In the Invoke call, I retrieve the authorization task from the ServiceSecurityContext and get the result. If there is an exception, which is the mechanism used to indicate validation failure, then I call a helper method to throw an appropriate exception.

 
        public object Invoke(object instance, object[] inputs, out object[] outputs)
        {
            var securityContext = ServiceSecurityContext.Current;
            if (securityContext.AuthorizationContext.Properties.ContainsKey("PendingAuthorizationTask"))
            {
                var authTask = securityContext.AuthorizationContext.Properties[PendingAuthorizationTaskKeyName] as Task;
                try { authTask.GetAwaiter().GetResult(); }
                catch (Exception e) { HandleAuthorizationException(e); }
            }
            return _originalInvoker.Invoke(instance, inputs, out outputs);
        }
        private void HandleAuthorizationException(Exception exception)
        {
            var subCode = new FaultCode("InvalidSecurityToken", "https://docs.oasis-open.org/wss/2004/01/oasis-200401-wss-wssecurity-secext-1.0.xsd");
            var senderCode = FaultCode.CreateSenderFaultCode(subCode);
            var reason = new FaultReason("An error occurred when processing the security tokens in the message:" + exception.Message);
            var faultMessage = MessageFault.CreateFault(senderCode, reason);
            throw new FaultException(faultMessage, "https://www.w3.org/2005/08/addressing/soap/fault");
        }

There are some important behavior differences with WCF to be aware of when using this approach.

  1. An authentication failure will throw a different exception on the client. A regular synchronous authenticate will throw a MessageSecurityException on the client whereas an async authentication will cause a FaultException to be thrown.
  2. A request pending authentication will acquire a throttle before the authentication has been resolved. This opens a potential for a DOS attack if a client can send a large number of requests without valid credentials and acquire all the throttle quota. This means that this approach isn't suitable for usage outside of a trusted network. In other words, don't use this exposed on the internet without some other throttling mechanism.
  3. All other extensibility point implementations will be run against an unauthenticated request potentially consuming resources. For example, a message inspector might log all incoming requests. This will cause all unauthenticated requests to now be logged which might not be desirable.

A similar approach can also be used for the other extensibility points where some long running code needs to be run with some minor modifications. The full code can be found in my GitHub repository and released under the MIT license. Now for the requisite disclaimer: this is a sample for illustrating the topic of this post, this is not production-ready code and hasn't gone through the same rigorous testing that production code does.

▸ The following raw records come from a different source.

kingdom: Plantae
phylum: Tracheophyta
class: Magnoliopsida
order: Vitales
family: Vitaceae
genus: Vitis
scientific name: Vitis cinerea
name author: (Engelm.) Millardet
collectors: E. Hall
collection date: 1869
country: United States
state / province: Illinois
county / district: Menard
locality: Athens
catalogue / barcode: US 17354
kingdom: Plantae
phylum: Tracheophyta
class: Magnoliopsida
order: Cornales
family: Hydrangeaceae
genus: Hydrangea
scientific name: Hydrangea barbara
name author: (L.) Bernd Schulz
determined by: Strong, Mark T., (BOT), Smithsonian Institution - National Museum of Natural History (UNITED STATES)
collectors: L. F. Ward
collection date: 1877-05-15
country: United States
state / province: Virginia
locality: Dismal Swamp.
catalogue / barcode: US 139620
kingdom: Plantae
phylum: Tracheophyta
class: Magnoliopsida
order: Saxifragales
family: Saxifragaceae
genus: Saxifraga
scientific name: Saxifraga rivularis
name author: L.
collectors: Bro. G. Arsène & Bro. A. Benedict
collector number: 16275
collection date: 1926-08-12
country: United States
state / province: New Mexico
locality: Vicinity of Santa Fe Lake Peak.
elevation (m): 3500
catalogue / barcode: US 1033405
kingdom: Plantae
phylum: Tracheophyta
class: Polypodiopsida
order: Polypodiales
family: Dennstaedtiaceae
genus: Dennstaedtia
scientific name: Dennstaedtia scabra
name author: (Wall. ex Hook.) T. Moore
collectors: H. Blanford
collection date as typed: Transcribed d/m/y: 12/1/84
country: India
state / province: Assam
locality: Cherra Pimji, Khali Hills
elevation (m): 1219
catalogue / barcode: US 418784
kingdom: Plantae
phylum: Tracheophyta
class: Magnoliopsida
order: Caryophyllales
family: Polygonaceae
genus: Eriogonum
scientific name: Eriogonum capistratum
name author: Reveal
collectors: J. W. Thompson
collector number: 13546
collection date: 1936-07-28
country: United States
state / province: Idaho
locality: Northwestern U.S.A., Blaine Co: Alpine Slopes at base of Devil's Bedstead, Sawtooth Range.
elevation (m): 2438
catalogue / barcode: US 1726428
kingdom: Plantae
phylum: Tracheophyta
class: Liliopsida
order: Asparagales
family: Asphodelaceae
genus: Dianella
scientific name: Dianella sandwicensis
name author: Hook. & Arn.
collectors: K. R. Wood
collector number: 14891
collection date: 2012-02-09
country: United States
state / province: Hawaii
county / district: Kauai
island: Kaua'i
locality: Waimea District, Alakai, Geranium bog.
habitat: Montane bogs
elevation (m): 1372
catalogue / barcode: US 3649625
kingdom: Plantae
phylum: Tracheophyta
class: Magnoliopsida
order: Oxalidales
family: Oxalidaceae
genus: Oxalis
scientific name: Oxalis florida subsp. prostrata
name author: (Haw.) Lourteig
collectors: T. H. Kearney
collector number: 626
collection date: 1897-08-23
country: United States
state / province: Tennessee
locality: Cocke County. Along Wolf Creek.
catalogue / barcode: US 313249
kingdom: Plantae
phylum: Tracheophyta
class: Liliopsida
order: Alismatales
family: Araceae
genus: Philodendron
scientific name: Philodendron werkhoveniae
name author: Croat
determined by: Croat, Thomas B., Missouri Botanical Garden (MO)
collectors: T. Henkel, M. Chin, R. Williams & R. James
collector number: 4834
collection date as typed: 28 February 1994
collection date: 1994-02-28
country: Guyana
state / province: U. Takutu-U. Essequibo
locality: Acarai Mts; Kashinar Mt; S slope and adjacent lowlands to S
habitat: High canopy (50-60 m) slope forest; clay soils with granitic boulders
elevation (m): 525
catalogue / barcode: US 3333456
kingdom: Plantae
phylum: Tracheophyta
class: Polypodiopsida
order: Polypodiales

I wrote some basic tests and it worked in those limited scenarios, but I cannot guarantee that it will work for all scenarios. If you use this code, you are responsible for your own testing and validation. Please let me know if you find a bug or something is missing by opening an issue on GitHub. Even better, feel free to send a pull request with a fix. Also, for simplicity sake it doesn’t have a lot of the error handling and logging which production-level code would.